How does Levity optimize infrastructure and control operational costs, and how will this change as the company scales up?

We do a lot of things on top of Valohai, which runs inside AWS but it also runs in any other cloud. That’s good if we want to switch or need a lot more resources. There’s been quota issues recently and it was hard to actually get more GPU resources from the cloud providers, probably because of chip shortages and crypto mining. That made it very hard to say, "I want 50 more powerful GPUs now."

The challenge there is we don't have a constant load on these GPUs. It's not like I know I need one GPU and then, I add a hundred more customers and suddenly, I need two GPUs. It's hard to predict when people make training or inference requests so we have to build things in a way that allows them to scale up and down very quickly.

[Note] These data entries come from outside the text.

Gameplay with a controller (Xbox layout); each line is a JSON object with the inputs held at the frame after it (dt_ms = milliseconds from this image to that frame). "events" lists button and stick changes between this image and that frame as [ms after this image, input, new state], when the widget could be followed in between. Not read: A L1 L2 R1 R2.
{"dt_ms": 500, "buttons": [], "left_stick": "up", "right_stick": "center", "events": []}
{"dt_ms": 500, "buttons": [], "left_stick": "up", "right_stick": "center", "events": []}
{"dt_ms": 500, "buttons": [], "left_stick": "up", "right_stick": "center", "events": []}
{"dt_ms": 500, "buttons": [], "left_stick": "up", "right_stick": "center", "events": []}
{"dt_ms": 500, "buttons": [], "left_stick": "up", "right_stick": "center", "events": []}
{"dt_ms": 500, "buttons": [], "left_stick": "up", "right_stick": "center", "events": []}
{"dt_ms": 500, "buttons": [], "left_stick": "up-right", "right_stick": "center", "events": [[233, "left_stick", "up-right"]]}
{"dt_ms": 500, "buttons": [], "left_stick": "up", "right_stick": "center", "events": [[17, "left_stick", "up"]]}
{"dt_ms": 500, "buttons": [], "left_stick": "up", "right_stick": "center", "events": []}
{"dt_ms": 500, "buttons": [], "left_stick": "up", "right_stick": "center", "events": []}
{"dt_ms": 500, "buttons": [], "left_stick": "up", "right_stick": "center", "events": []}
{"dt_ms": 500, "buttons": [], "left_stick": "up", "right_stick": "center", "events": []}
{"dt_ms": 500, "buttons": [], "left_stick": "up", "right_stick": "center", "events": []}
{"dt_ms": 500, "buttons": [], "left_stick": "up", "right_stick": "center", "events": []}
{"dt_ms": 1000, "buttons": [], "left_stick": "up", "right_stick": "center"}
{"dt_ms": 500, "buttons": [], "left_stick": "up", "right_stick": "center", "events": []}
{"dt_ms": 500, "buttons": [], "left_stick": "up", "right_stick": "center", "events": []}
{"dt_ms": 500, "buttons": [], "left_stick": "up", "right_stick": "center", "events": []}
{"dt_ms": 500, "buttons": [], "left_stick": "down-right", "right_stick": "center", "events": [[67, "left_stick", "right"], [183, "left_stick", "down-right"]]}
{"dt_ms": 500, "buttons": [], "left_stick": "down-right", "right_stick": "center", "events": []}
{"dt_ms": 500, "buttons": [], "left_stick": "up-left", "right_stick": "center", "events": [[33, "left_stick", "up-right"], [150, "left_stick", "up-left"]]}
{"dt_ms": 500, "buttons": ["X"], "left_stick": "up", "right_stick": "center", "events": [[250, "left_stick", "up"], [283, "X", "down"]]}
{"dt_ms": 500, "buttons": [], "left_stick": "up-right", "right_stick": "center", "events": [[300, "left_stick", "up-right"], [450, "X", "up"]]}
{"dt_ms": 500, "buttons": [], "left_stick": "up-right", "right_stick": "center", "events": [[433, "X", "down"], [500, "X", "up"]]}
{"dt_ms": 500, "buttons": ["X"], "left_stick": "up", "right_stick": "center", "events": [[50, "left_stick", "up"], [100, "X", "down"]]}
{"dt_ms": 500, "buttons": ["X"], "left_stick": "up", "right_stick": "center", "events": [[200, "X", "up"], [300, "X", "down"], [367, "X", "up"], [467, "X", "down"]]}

Recently, we have adopted a new technology from AWS called Sagemaker Serverless. It's not running the model all the time, but it’s responding to requests whenever they come in. It's similar to Lambda and I think built on top of that, so we don't have these big costs of a model sitting and waiting for requests all the time. We drove the costs down to just a couple dollars per month to host a single model but that was still not economically viable for the ones that only got sparse requests or not too many requests in a month.

Now, we’ve switched to something that's actually serverless. For the training, it just spins up the instances as they're needed, and then shuts them down a few minutes later. It can scale really well and it doesn't explode in cost just because we have more customers. We're trying to keep it variable where it's important, so that we don't have fixed costs that just grow all the time.